La tarde del sábado quedó asignada de la siguiente forma: mamá y Juli al cine, papá y Luli, en casa.
Para los caseros habíamos planificado una tarde amenizada con plaza y calesita (lo que garantizaba una jornada de convivencia exitosa). Desafortunadamente, los giros climáticos nos hicieron desistir. Por el contrario, para los cinéfilos el mal tiempo no modificaba en nada sus planes.
Viendo que había que “remar” en casa, la consigna era plantear la mayor variedad de entretenciones posibles. Comenzamos con un concurso de dibujo, al estilo clásico y con pizarra mágica. Luego llegó el turno de los bloques: a ver quién hace la torre más alta. A continuación una anárquica carrera de ludomatic. Y así fuimos cambiando de escenario y de propuesta, buscando “canalizar la energía” de la mejor forma posible. Estábamos levantados desde las 7.30 hs a.m. y a las 16.30 hs (sin siesta de pormedio) el aire se enrarece de un clima suceptible y en extremo sensible. Sólo aquellos que lo han vivido en carne propia, saben que una criatura de dos años que cargue con nueve horas de cansancio, se vuelve tan boluble como una respetable ración de nitroglicerina. Debemos cuidarnos hasta de las vibraciones que emitimos en el aire.
En ese momento, en el que yo comenzaba a sentirme igual de sensible, recordé que una amiga (quien carga en su cv maternal con la tremenda experticia en la crianza de tres vástagos) me dijo alguna vez: “Hacelos jugar con masa para que el trabajo manual los relaje”. Afortunadamente para mí, la propuesta, le resultó interesante a mi pequeña conviviente. Acomodamos la mini-mesa cerca del sofá, donde yo me ubiqué mientras que Lucía, ocupó un lugar justo en frente mío. En este punto confieso que no recordaba el jugar con masa como algo tan divertido.
El punto más atractivo de toda esta propuesta, fue que tanta diversión independizó a mi hija en el juego, dejándome en un papel completamente secundario y altamente presindible (estos momentos son gloriosos y para un padre, la rareza de los mismos, hacen que el sentimiento que nos invade sea muy parecido al que nos deja felices y atónitos ante la presencia de un eclipse solar).
Me recuesto en el sillón, de forma pausada y lenta, casi dejandome llevar como por una corriente de aire. Este movimiento es imperceptible para mi compañera de juego. La observo jugar felizmente recostado sobre uno de mis lados. Luego, cuando tomo carácter de adorno escenográfico, giro boca arriba y me animo a cerrar los ojos -solo para descansar la vista. En mi rostro, se instalaba la sombra de una mueca de “contentez” y “relajación” (festejar de antemando y en exceso estos breves éxitos puede ser muy contraproducente).

Extracto de datos –
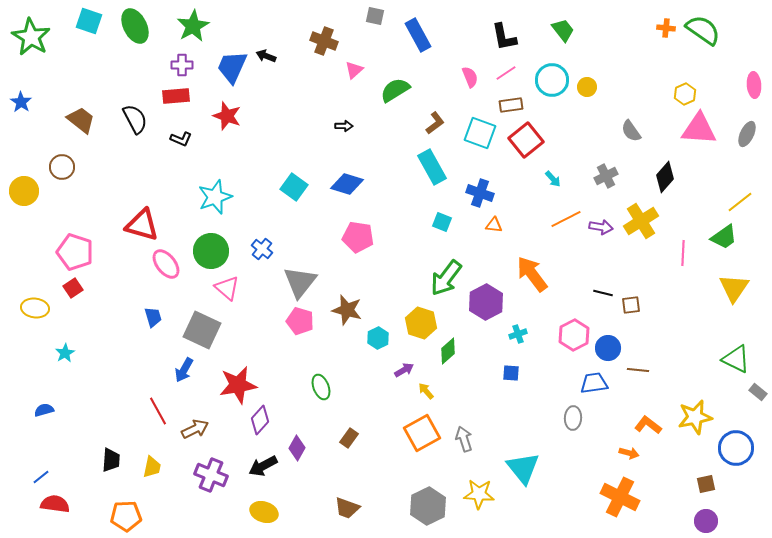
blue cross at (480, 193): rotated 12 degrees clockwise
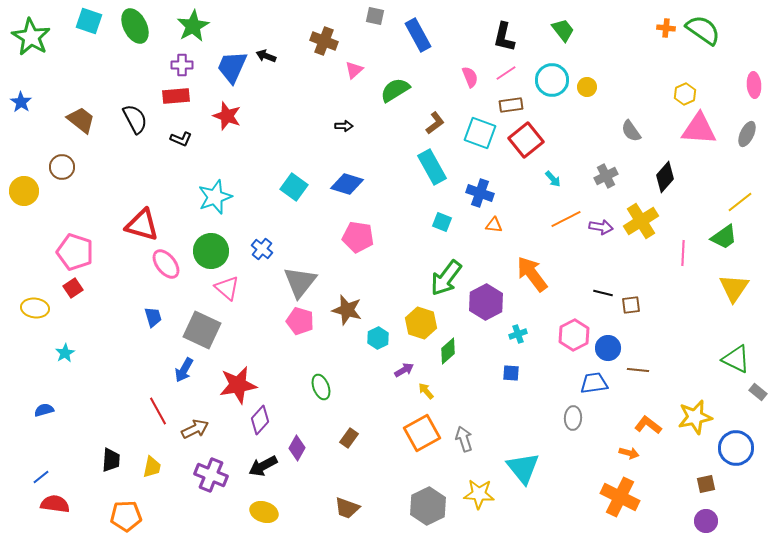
black L-shape at (504, 37): rotated 24 degrees clockwise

Objetivo 1 –
Responde estas preguntas sobre el relato de la tarde del sábado:
(a) ¿Quiénes fueron al cine?
(b) ¿Con qué actividad empezaron las entretenciones en casa?
(c) ¿Qué consejo había dado una amiga?
Objetivo 2 – Continúa, por favor, el relato de la tarde del sábado a partir de su última oración.

Resultado final 1 –
(a) Mamá y Juli.
(b) Con un concurso de dibujo, al estilo clásico y con pizarra mágica.
(c) "Hacelos jugar con masa para que el trabajo manual los relaje".

Resultado final 2 –
Según lo recuerdo, podría asegurar que solo me relajé. Nunca llegué a quedarme realmente dormido. Solo relajado y despreocupado de la situación infante-circundante. El percibir que Lu hacía ruidos cerca mío me daba la tranquilidad suficiente como para mantenerme sereno en mi merecida y breve victoria. En el momento siguiente, una mano chiquita, suave y tímida recorría mi cara y yo no podía sentirme más realizado por tanto logro. Desde mi sien se deslizaba hacia mi boca, o al menos eso era lo que yo pensaba. Se detuvo a la altura de mi nariz y me introdujo un dedo en un orificio nasal.
Hasta este punto, nada que me causara sorpresa. Intentar abrirte los ojos, o meterte los dedos en la nariz, boca u oídos cuando te descubren relajado es un ejercicio irresistible para ellos. Pero lo que llamó poderosamente mi atención, es que al ejercer una legítima defenza quitando mi rostro de su alcance, la sensación de tener su dedo en mi nariz permaneciera. Poco tiempo pasó para percatarme que esta sensación no era un juego de mis sentidos si no que efectivamente “algo” (que ya no era el dedo de mi hija) aún permanecía dentro de mi nariz.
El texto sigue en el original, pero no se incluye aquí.